_What this task involves_.
Omit all pictures, then retype the data exactly as given.

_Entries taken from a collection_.
[Start of section]

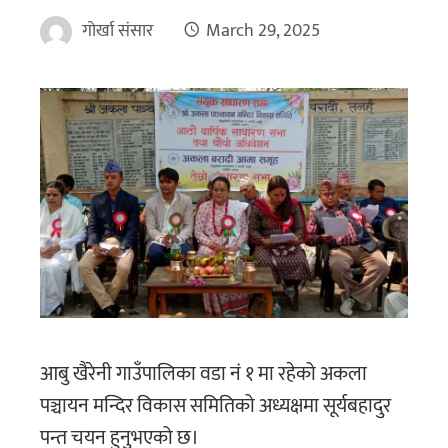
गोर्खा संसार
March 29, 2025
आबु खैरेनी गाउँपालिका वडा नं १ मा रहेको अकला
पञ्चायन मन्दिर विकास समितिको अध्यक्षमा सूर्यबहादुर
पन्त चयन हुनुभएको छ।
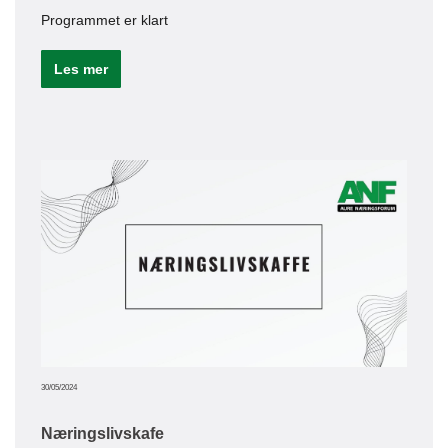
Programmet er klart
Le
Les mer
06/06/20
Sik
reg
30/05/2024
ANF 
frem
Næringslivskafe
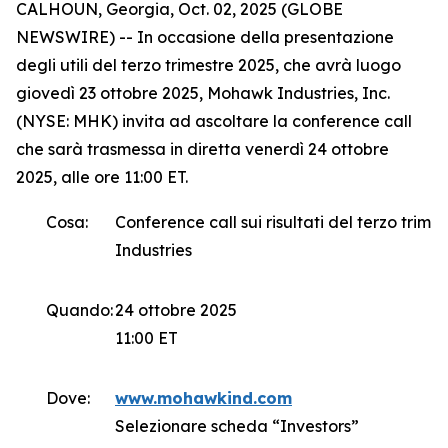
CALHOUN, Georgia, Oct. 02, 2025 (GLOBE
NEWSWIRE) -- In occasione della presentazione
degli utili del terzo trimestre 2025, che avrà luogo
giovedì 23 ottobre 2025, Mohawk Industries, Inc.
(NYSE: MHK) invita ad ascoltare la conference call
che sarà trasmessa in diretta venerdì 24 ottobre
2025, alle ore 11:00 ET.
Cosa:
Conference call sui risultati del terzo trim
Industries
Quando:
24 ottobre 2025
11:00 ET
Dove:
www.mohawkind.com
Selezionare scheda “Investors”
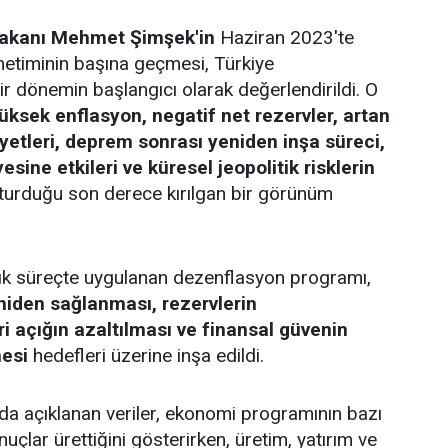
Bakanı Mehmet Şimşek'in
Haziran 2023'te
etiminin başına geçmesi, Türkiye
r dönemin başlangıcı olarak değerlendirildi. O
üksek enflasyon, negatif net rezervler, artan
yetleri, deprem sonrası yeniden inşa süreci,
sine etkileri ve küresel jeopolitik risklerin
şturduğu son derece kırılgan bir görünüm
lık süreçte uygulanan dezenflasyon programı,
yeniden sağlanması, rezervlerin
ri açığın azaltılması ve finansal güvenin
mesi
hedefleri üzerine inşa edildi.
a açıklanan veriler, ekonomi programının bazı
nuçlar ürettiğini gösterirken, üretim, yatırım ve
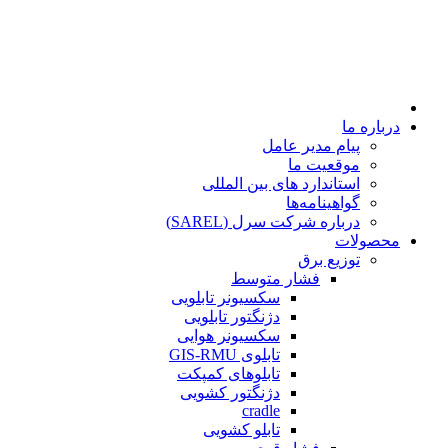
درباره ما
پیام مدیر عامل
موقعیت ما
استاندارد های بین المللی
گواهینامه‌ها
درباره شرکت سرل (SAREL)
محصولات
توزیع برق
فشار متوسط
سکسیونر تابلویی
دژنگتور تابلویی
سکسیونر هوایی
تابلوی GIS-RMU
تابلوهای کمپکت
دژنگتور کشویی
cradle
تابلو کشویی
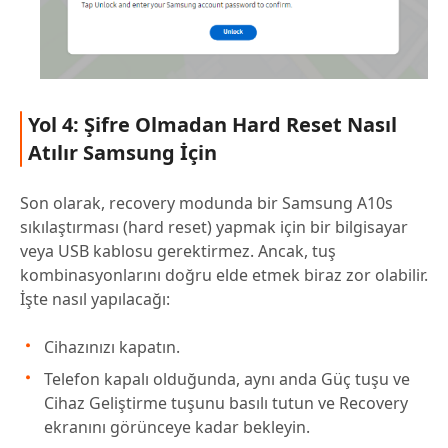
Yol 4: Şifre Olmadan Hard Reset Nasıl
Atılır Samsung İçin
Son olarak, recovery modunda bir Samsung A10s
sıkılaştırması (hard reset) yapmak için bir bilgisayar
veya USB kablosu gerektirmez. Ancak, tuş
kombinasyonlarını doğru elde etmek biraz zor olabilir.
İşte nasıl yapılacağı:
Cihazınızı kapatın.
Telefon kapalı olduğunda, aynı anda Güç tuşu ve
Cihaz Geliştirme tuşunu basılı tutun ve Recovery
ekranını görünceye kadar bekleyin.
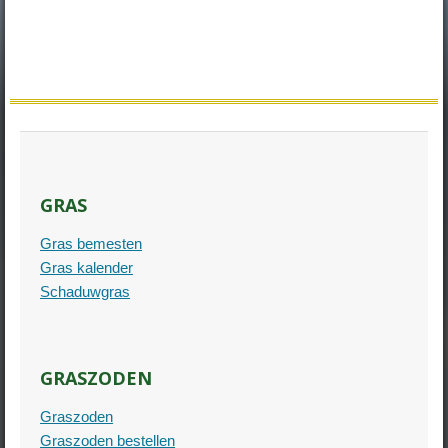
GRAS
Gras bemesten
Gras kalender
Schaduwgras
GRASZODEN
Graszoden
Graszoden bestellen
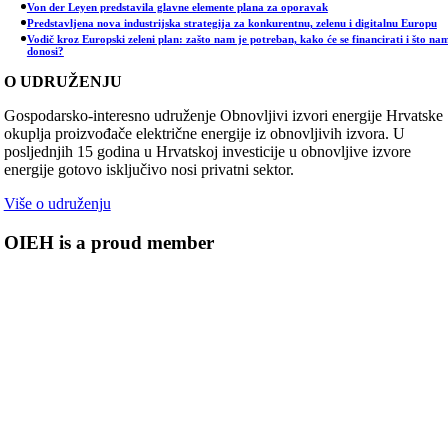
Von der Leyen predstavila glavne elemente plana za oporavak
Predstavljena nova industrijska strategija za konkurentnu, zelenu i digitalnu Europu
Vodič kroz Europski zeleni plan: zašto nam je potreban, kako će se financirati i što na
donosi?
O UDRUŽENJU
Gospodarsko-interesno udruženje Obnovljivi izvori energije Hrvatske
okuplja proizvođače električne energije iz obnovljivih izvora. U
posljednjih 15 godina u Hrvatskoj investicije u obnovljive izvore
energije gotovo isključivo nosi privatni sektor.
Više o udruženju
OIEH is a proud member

[End of section]

_Output below_.
गोर्खा संसार
March 29, 2025
आबु खैरेनी गाउँपालिका वडा नं १ मा रहेको अकला
पञ्चायन मन्दिर विकास समितिको अध्यक्षमा सूर्यबहादुर
पन्त चयन हुनुभएको छ।
Programmet er klart
Le
Les mer
06/06/20
Sik
reg
30/05/2024
ANF 
frem
Næringslivskafe
CALHOUN, Georgia, Oct. 02, 2025 (GLOBE
NEWSWIRE) -- In occasione della presentazione
degli utili del terzo trimestre 2025, che avrà luogo
giovedì 23 ottobre 2025, Mohawk Industries, Inc.
(NYSE: MHK) invita ad ascoltare la conference call
che sarà trasmessa in diretta venerdì 24 ottobre
2025, alle ore 11:00 ET.
Cosa:
Conference call sui risultati del terzo trim
Industries
Quando:
24 ottobre 2025
11:00 ET
Dove:
www.mohawkind.com
Selezionare scheda “Investors”
Bakanı Mehmet Şimşek'in
Haziran 2023'te
etiminin başına geçmesi, Türkiye
r dönemin başlangıcı olarak değerlendirildi. O
üksek enflasyon, negatif net rezervler, artan
yetleri, deprem sonrası yeniden inşa süreci,
sine etkileri ve küresel jeopolitik risklerin
şturduğu son derece kırılgan bir görünüm
lık süreçte uygulanan dezenflasyon programı,
yeniden sağlanması, rezervlerin
ri açığın azaltılması ve finansal güvenin
mesi
hedefleri üzerine inşa edildi.
a açıklanan veriler, ekonomi programının bazı
nuçlar ürettiğini gösterirken, üretim, yatırım ve
درباره ما
پیام مدیر عامل
موقعیت ما
استاندارد های بین المللی
گواهینامه‌ها
درباره شرکت سرل (SAREL)
محصولات
توزیع برق
فشار متوسط
سکسیونر تابلویی
دژنگتور تابلویی
سکسیونر هوایی
تابلوی GIS-RMU
تابلوهای کمپکت
دژنگتور کشویی
cradle
تابلو کشویی
Yol 4: Şifre Olmadan Hard Reset Nasıl
Atılır Samsung İçin
Son olarak, recovery modunda bir Samsung A10s
sıkılaştırması (hard reset) yapmak için bir bilgisayar
veya USB kablosu gerektirmez. Ancak, tuş
kombinasyonlarını doğru elde etmek biraz zor olabilir.
İşte nasıl yapılacağı:
Cihazınızı kapatın.
Telefon kapalı olduğunda, aynı anda Güç tuşu ve
Cihaz Geliştirme tuşunu basılı tutun ve Recovery
ekranını görünceye kadar bekleyin.
GRAS
Gras bemesten
Gras kalender
Schaduwgras
GRASZODEN
Graszoden
Graszoden bestellen
Von der Leyen predstavila glavne elemente plana za oporavak
Predstavljena nova industrijska strategija za konkurentnu, zelenu i digitalnu Europu
Vodič kroz Europski zeleni plan: zašto nam je potreban, kako će se financirati i što na
donosi?
O UDRUŽENJU
Gospodarsko-interesno udruženje Obnovljivi izvori energije Hrvatske
okuplja proizvođače električne energije iz obnovljivih izvora. U
posljednjih 15 godina u Hrvatskoj investicije u obnovljive izvore
energije gotovo isključivo nosi privatni sektor.
Više o udruženju
OIEH is a proud member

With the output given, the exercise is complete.